Вы же знаете, что бульон любят все. И коты уличные и псы переулковые. И даже вши тех вечных панфиловцев любят. Суббота, бульон, рядом синагога, небо. Серое море волнуется раз. Картавя. Старик, старуха, рваная сеть, Пушкин с пробитым пахом, Дантес с паспортом украинского нелегала. Все любят. Я бы вышел на сцену и накормил Сему и его кукол. И дал бы им всем имена и отчества. Нельзя кукле быть без ФИО. А потом мы бы все водили хоровод. Даже та, с финкой. Конечно, рукоятка торчащая мешала бы несколько рисунку танца. Но это уже иная история. Я не вышел, но хлопал. На секунду позже. Как будто я из будущего, а немцы и зрители из прошлого. И я им: бегите, не сидите до конца. А они мне: так очень же интересно, дурачок. Мы досмотрим. И мы попрощались.

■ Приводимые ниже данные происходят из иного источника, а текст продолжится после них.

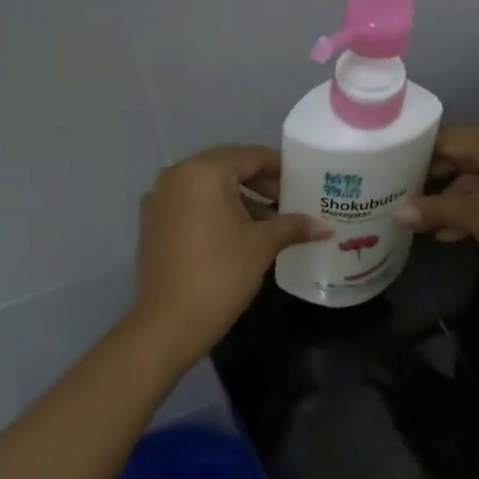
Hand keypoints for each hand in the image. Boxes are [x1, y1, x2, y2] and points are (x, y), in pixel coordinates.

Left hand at [132, 145, 326, 364]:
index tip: (303, 181)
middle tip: (289, 201)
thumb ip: (293, 226)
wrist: (170, 322)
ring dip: (238, 198)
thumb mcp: (262, 246)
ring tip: (269, 221)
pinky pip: (190, 205)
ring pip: (207, 188)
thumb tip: (326, 226)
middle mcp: (175, 176)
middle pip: (226, 167)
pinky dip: (215, 211)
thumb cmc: (221, 274)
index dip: (279, 167)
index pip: (249, 156)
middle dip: (259, 182)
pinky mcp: (152, 223)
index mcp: (203, 172)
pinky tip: (238, 234)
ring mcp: (159, 200)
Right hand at [398, 125, 478, 297]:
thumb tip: (397, 213)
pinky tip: (453, 232)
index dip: (419, 156)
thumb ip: (433, 210)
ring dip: (453, 200)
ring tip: (426, 225)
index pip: (448, 138)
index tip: (393, 175)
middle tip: (404, 200)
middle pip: (463, 155)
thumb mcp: (473, 218)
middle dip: (435, 181)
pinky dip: (476, 206)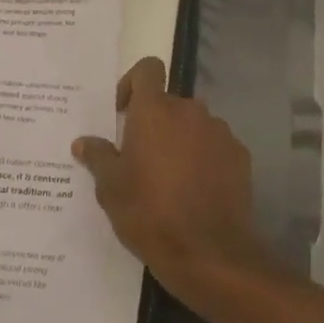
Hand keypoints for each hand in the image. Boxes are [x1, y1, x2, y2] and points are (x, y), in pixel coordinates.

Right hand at [73, 58, 275, 299]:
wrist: (208, 253)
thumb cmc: (150, 214)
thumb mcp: (111, 188)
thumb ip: (98, 157)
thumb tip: (83, 141)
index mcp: (155, 111)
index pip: (148, 68)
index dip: (133, 83)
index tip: (123, 113)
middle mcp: (190, 110)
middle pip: (169, 103)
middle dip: (155, 124)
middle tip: (141, 160)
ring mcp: (219, 131)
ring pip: (193, 125)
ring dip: (181, 141)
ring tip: (170, 181)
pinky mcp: (240, 155)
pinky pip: (215, 146)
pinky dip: (205, 159)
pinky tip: (196, 192)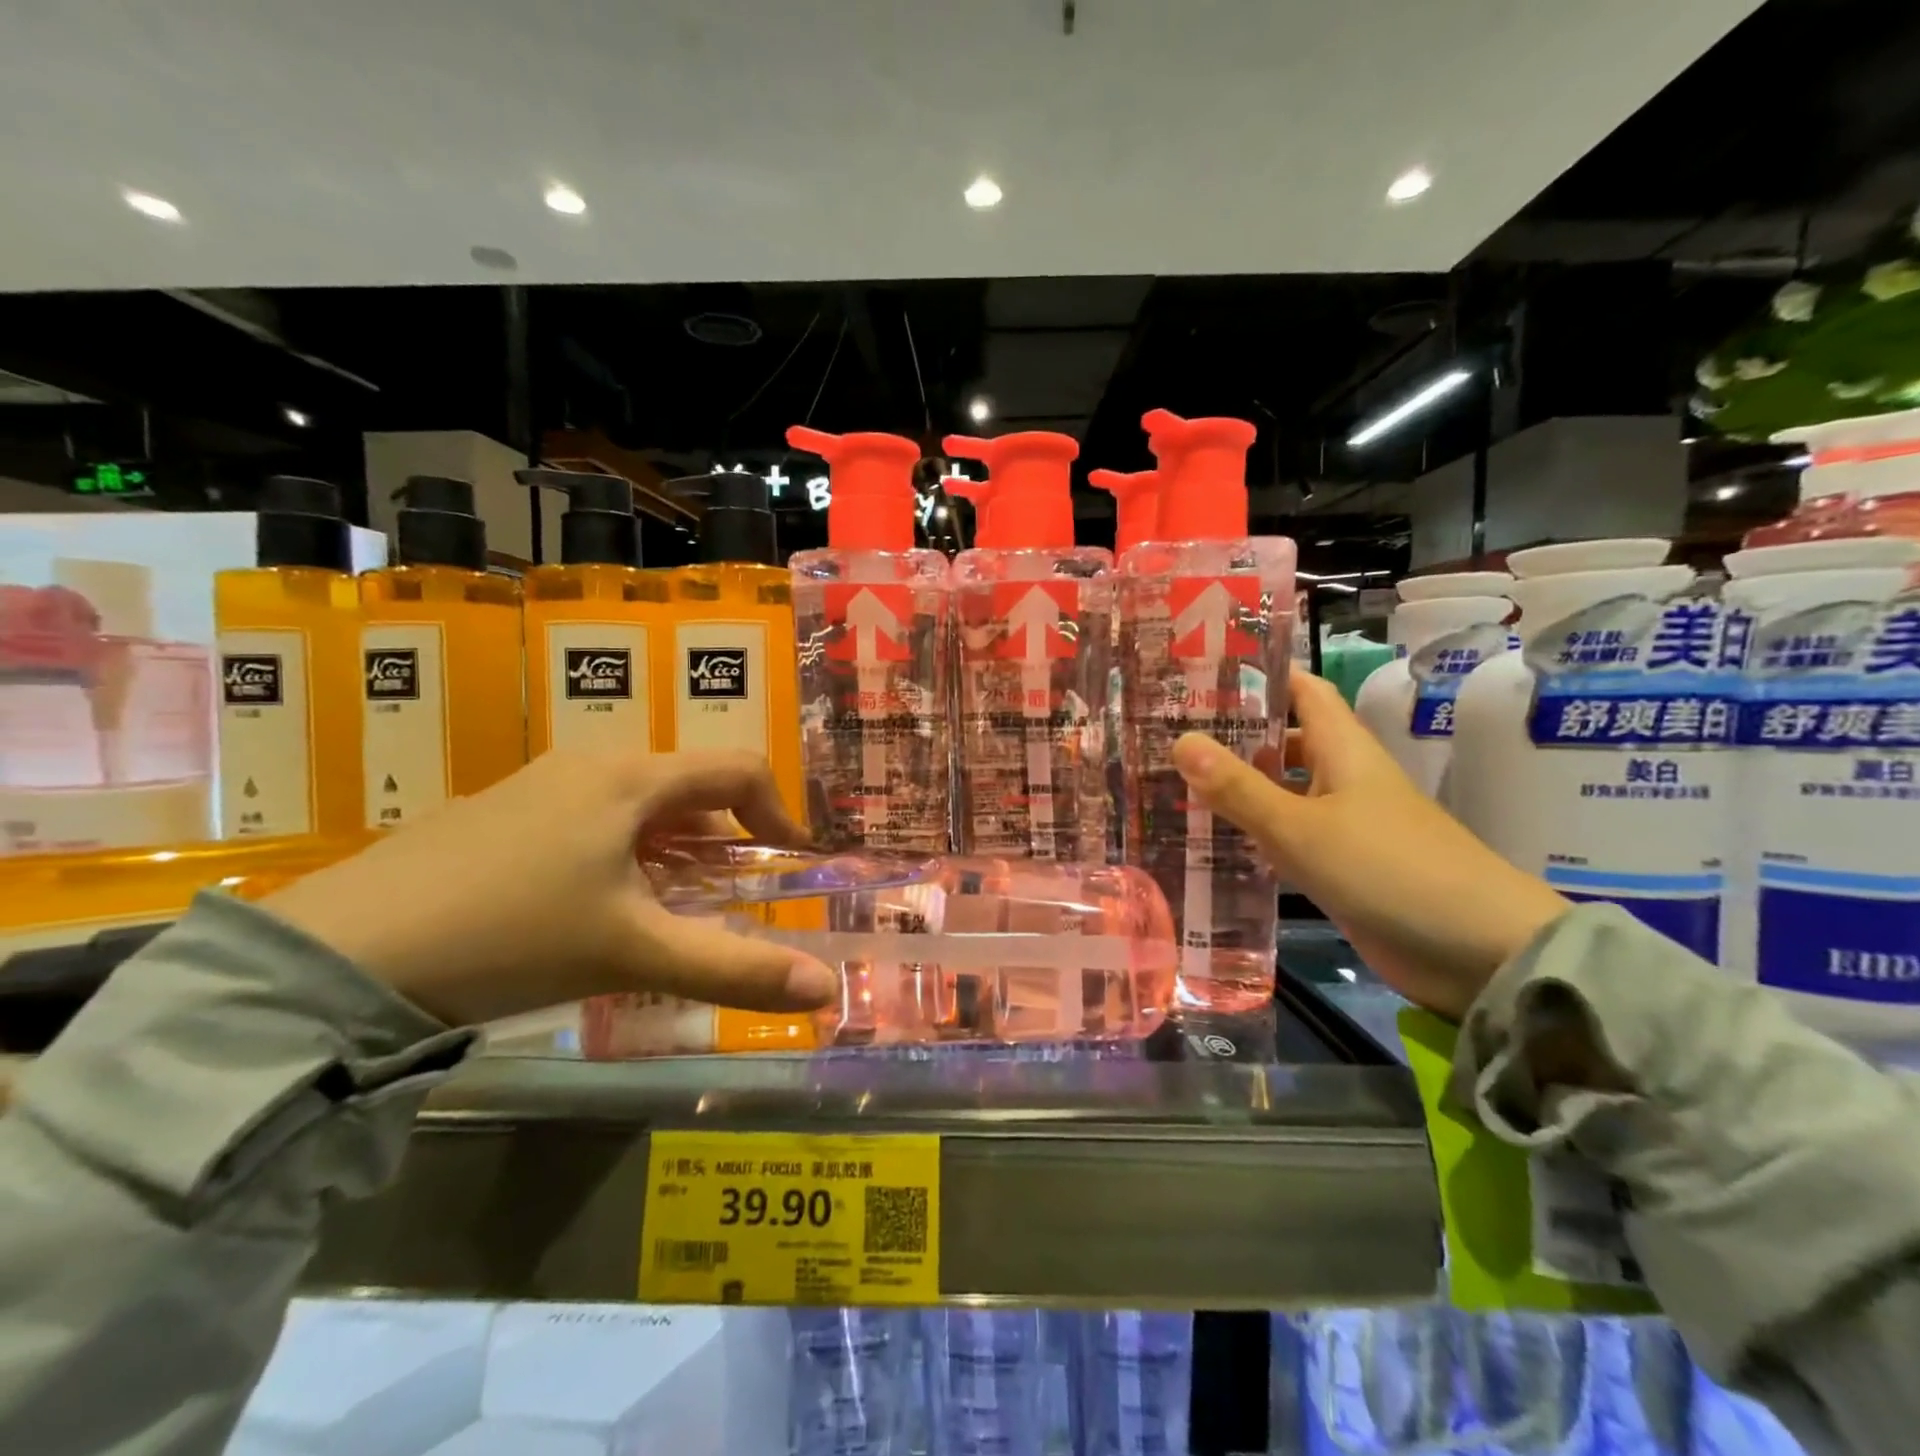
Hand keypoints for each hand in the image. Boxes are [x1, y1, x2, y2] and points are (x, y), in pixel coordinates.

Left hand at [262, 750, 838, 1026]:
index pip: (737, 768)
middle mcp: (589, 764)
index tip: (794, 862)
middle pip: (688, 787)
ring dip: (673, 849)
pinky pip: (589, 818)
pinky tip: (595, 908)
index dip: (780, 811)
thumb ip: (736, 970)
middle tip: (731, 898)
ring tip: (668, 910)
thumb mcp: (634, 953)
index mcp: (630, 779)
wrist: (339, 957)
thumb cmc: (511, 936)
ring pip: (636, 805)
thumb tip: (825, 989)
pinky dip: (622, 853)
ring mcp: (536, 785)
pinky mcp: (496, 814)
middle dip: (725, 839)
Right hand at [1172, 666, 1568, 1020]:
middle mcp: (1343, 777)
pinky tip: (1214, 842)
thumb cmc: (1385, 868)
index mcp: (1343, 748)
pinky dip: (1255, 833)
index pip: (1301, 690)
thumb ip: (1238, 787)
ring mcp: (1345, 824)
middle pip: (1285, 741)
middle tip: (1171, 735)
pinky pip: (1290, 837)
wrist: (1476, 951)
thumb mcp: (1299, 826)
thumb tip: (1180, 740)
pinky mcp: (1343, 866)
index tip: (1203, 672)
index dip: (1259, 675)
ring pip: (1283, 791)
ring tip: (1176, 784)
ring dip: (1239, 787)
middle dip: (1234, 735)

Я вспомнил, что забыл принять тамсулин и несколько кособоко собрался справить малую нужду в заброшенном апельсиновом саду Неве Цедек. Собирался дождь. Но собирался как-то несерьезно. И я мог мочиться не спеша. Тем более по-иному и не получалось. Капельки не самого отборного янтаря падали, согласно закону гравитации, нехотя. Пока то да се сорвал апельсинку, почистил. Горькие дольки. Сад дичал. А дождь все еще возился с манишкой. Я сорвал вторую. Че зря терять то момент. И третью. Наконец то я закончил. И пошел искать машину, удачно припаркованную между двумя домиками, еще не снесенными. И там, уже сидя в удобном салоне, и под кондиционером, прочел новости. И обрушился дождь. И забил истерично по стеклянной крыше.
Последние месяцы я боюсь таких новостей. Там нет дня, чтобы. Опять павшие в боях. Пока мы все вот смотрели спектакль, пока Сема играл, пока мама Семы варила бульон, пока коты сидели и ждали подаяний, пока дождь наливался силой, пока-пока море волновалось, как в первый раз, пока-пока-пока. Погибли наши мальчики. Наши. И это было больно. Так больно, что захотелось броситься в море и остудить руки и лицо, и уронить себя в песок. Но Вы знаете все проще. Веки влажнели и больше ничего. А куклы остались одни и тоже молчали. Они старательно устали вместо Сенечки. Чем они отличаются от нас. Так ничем. Суббота перевалила за полдень. Надо было как-то дальше. До самого обещанного кем-то кому-то счастья. И еще. Мы никогда не станем маленькими. Мы все большие. До самого неба.